Ciò che manca in Europa, considera il premio Nobel, «è la presenza di macro-piattaforme digitali che ora sono esclusivamente in Cina e Usa. In Italia, in particolare, c’è un po’ di lentezza. Ad esempio, gli italiani non amano molto comprare on-line, al contrario della Cina dove il pagamento con il cellulare è un sistema così avanzato che ci fa sembrare degli uomini preistorici al confronto. È un’economia che ha fatto il balzo dal portafoglio al cellulare, senza passare per le carte di credito. Basti pensare che ogni secondo, in Cina, si effettuano 365 mila operazioni. Non c’è nessuna altra realtà che ha a che fare con questo volume di dati, gestito dall’economia digitale. Anche l’Italia dovrebbe accelerare questo processo perché i benefici sarebbero enormi. Le tecnologie digitali produrranno rilocalizzazioni e non servirà più andare in India, in Cina o in Bangladesh per avere manodopera a basso costo, si fonderanno nuovi centri di innovazione direttamente dove c’è il mercato. Sarà un cambiamento epocale». «Il digitale – aggiunge De Felice – è in grado di produrre un salto di efficienza nell’industria di filiera. Soprattutto per la piccola impresa è un’opportunità enorme. Naturalmente poi ci vogliono persone che lo facciano funzionare. Ecco perché ai giovani dico di non sacrificare la loro voglia di suonare il violino o dipingere, ma queste devono essere scelte consapevoli. Un po’ di orientamento rispetto a quello che chiede il mercato ci vuole». E l’adattamento a un mondo sempre più innovativo «dipenderà da noi», conclude Spence. «Possiamo utilizzare il progresso al nostro servizio in vari modi. Ma credo sia utile semplificare l’accesso alle tecnologie semplificando la tecnologia stessa in modo tale che alle persone sia più facile adattarsi a quest’ultima».

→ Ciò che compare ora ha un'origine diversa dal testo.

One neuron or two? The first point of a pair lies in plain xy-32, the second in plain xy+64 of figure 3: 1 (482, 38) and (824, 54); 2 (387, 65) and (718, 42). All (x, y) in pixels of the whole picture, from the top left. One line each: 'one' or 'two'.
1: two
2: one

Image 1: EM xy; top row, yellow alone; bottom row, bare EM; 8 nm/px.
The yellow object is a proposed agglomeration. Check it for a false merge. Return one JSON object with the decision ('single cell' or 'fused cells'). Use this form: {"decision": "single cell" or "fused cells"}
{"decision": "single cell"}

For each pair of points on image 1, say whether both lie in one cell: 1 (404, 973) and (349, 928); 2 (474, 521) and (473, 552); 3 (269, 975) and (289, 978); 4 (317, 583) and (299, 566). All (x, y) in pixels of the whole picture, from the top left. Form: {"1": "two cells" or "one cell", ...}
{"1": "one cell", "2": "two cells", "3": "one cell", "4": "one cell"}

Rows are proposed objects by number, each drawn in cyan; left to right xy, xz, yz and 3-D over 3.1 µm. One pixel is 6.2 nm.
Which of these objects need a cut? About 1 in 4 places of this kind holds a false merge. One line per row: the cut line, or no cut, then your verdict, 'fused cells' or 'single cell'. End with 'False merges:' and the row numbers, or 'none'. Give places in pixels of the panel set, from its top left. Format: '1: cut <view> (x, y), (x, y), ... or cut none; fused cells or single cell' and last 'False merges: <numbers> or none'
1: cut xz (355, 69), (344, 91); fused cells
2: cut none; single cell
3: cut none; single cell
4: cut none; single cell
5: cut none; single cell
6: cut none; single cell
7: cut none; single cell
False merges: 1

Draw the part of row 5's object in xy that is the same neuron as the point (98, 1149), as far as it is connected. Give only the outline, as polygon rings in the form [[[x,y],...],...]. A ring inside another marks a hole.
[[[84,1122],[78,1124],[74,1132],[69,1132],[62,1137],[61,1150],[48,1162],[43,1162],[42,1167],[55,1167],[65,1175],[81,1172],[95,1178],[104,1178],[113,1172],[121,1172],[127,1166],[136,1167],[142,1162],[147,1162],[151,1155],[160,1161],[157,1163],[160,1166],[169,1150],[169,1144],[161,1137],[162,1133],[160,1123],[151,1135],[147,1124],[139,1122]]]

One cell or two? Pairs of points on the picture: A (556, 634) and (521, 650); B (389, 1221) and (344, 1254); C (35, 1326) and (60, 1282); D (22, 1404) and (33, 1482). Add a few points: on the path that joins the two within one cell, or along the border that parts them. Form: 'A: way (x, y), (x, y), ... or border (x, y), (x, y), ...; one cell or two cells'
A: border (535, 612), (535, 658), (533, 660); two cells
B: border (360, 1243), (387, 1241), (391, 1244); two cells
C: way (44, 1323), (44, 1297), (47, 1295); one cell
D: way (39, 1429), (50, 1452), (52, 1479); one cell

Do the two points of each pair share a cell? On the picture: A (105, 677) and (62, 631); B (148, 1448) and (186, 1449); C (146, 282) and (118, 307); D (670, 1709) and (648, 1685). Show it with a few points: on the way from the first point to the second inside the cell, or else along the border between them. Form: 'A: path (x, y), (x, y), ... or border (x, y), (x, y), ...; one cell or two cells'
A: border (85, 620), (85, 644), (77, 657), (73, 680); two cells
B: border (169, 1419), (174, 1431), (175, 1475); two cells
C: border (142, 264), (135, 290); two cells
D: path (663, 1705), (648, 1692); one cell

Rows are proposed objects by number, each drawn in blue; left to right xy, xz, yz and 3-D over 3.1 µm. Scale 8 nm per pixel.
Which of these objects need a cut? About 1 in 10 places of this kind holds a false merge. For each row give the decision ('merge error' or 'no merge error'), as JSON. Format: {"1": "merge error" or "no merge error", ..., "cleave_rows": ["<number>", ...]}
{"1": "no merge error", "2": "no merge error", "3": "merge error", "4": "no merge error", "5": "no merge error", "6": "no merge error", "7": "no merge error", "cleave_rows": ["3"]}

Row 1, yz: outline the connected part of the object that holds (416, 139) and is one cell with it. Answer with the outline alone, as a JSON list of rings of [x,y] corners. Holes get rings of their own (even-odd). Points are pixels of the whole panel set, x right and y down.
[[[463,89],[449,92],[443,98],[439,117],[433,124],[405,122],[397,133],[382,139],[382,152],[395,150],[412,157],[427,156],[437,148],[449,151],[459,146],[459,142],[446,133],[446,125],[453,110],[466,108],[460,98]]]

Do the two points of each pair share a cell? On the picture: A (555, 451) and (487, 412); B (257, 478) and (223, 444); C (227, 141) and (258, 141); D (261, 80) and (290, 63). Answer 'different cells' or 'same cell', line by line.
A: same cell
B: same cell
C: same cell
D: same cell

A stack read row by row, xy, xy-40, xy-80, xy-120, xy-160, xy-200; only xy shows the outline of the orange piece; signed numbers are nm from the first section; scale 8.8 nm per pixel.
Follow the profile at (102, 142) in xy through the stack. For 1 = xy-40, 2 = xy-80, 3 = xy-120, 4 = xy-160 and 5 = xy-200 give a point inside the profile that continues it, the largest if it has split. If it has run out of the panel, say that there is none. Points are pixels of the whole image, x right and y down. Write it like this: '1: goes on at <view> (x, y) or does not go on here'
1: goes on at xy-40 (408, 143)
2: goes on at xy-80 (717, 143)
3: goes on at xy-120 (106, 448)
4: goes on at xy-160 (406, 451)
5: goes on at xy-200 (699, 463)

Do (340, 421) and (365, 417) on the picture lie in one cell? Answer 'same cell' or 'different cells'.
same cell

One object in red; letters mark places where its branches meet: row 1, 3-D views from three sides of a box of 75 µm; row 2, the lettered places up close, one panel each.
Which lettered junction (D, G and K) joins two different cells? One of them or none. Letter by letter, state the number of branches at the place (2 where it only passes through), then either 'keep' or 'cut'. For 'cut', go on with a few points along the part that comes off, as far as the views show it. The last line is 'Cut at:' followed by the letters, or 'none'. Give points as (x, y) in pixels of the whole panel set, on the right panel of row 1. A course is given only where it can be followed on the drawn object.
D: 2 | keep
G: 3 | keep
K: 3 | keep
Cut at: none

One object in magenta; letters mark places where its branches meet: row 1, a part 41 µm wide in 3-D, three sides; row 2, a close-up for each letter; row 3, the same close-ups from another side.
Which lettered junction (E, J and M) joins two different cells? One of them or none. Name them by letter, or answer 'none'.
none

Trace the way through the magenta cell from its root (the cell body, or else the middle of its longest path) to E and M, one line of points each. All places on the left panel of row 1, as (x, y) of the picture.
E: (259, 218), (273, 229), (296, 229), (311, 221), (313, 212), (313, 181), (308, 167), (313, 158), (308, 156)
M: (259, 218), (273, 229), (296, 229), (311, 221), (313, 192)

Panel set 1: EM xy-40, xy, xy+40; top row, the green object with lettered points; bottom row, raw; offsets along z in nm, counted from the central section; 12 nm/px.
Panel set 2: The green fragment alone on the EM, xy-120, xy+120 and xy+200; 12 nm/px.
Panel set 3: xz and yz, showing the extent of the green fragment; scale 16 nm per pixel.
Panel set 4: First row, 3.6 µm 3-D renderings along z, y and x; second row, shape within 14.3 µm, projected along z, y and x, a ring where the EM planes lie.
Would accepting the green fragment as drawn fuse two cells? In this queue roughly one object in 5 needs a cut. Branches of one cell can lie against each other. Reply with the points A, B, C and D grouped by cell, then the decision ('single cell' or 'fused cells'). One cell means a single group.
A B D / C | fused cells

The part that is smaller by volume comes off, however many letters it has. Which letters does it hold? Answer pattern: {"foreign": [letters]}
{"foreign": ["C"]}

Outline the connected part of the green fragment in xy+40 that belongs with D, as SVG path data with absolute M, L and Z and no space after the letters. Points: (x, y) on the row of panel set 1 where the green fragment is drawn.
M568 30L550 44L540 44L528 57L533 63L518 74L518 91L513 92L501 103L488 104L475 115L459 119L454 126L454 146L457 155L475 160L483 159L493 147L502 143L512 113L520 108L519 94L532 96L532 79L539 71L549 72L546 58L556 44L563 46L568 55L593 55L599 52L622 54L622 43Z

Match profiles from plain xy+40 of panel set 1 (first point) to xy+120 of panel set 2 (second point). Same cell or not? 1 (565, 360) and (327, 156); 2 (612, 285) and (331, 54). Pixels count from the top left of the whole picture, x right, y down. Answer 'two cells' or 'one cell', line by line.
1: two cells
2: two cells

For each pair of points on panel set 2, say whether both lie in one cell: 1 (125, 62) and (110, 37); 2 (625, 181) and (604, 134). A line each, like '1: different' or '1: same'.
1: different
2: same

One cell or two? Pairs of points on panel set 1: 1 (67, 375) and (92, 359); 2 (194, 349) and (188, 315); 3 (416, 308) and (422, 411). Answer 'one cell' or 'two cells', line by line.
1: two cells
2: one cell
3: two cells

Monti: «Lotta contro i cartelli per tutelare l’Europa»

Il Giornale di Vicenza / di Roberto Luciani

L’Antitrust può portare l’Europa lontano. Soprattutto ora che il gigante cinese sembra volerle camminare a fianco in tema di concorrenza, di qualche diritto umano e di lotta al cambiamento climatico «vedremo con quanta sincerità». Più di una lezione “Da Microsoft a Google, l’Antitrust e i colossi del web”, stimolato dalle domande del giornalista Danilo Taino e dall’attualità stringente, vedi la Brexit inglese, il professor Mario Monti è uscito dai confini del tema, nell’ambito del Festival Città Impresa, per contestualizzare vicende portatrici di rischi enormi per la stabilità del sistema europeo. Dunque, dall’Europa non si scappa. Soprattutto se le due uniche, vere strutture federali, la Banca centrale e la Commissione per la concorrenza continueranno a svolgere il proprio compito senza destabilizzazioni di tipo nazionale.

Come ad esempio il mal di pancia franco-tedesco che, proprio in riferimento all’assalto delle imprese cinesi chiede che l’ultima parola in tema di concorrenza non sia quella del Commissario ma delle capitali europee. Va da sè che i francesi dovranno riporre ancora una volta la loro voglia di grandeur nei cassetti dell’Eliseo, non fosse altro che per cambiare il regolamento ci vuole l’unanimità di tutti i 27 Paesi membri, ma la questione, in questo caso portata avanti per dare vita a campioni nazionali che possano reggere la sfida delle grandi multinazionali mondiali, in definitiva pone ancora una volta come centrale il ruolo che il continente dovrebbe avere in questa ulteriore fase di evoluzione geopolitica e che talora rimette pericolosamente in discussione dal suo interno. E non solo, come si vede, da parte delle forze sovraniste. Non è una questione di protezionismo, al contrario il principio da perseguire è proprio quello, attraverso la libera concorrenza e dunque lotta dura contro cartelli, fusioni che danno poi origini a famiglie ibride («Lo dico qua a Vicenza, anche se non è Verona») abusi della propria posizione dominante e pure ad aiuti impropri di Stato, di non indebolire l’autorità politica del Vecchio Continente. Sulle rive dell’Atlantico si sono fermati in tanti, vedi recentemente anche Apple, e qualcuno come General Electric e Honeywell è stato fermato prima, a dimostrazione che l’Europa, quando vuole, c’è e fa pure sentire i suoi colpi.